-------- DATA
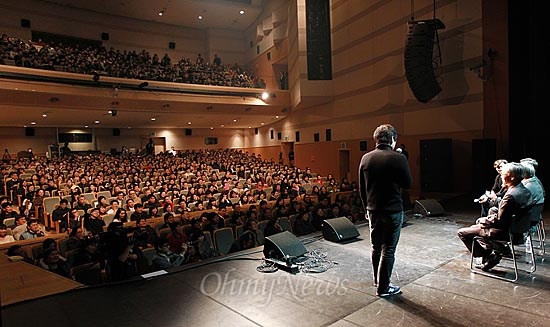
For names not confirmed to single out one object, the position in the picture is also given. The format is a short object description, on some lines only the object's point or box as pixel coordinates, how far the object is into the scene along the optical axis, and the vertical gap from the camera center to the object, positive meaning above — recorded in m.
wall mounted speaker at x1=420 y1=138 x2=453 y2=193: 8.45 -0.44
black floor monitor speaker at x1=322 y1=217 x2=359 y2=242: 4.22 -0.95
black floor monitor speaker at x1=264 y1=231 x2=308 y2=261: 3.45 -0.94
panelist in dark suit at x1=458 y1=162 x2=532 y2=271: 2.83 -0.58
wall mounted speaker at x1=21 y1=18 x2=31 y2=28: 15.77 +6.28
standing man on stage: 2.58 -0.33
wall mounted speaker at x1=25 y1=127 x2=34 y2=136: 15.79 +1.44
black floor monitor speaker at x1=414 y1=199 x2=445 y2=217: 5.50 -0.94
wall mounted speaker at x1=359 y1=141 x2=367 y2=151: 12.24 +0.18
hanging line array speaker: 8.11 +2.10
----------------
* _TO DO_
Restate the whole listing exactly as written, minus the pictures.

* _REPLY_
For names not confirmed to single out one object, the position in the picture is also given. The format is a short object description, on some lines only the object's point or box as pixel coordinates, how far the object is into the scene along the optical axis, and the vertical gap from the camera center to the object, positive meaning above — recorded in m.
wall mounted speaker at x1=420 y1=138 x2=453 y2=193: 8.45 -0.44
black floor monitor speaker at x1=322 y1=217 x2=359 y2=242: 4.22 -0.95
black floor monitor speaker at x1=264 y1=231 x2=308 y2=261: 3.45 -0.94
panelist in dark suit at x1=458 y1=162 x2=532 y2=271: 2.83 -0.58
wall mounted speaker at x1=21 y1=18 x2=31 y2=28: 15.77 +6.28
standing man on stage: 2.58 -0.33
wall mounted speaker at x1=25 y1=127 x2=34 y2=136: 15.79 +1.44
black floor monitor speaker at x1=414 y1=199 x2=445 y2=217: 5.50 -0.94
wall mounted speaker at x1=359 y1=141 x2=367 y2=151: 12.24 +0.18
hanging line array speaker: 8.11 +2.10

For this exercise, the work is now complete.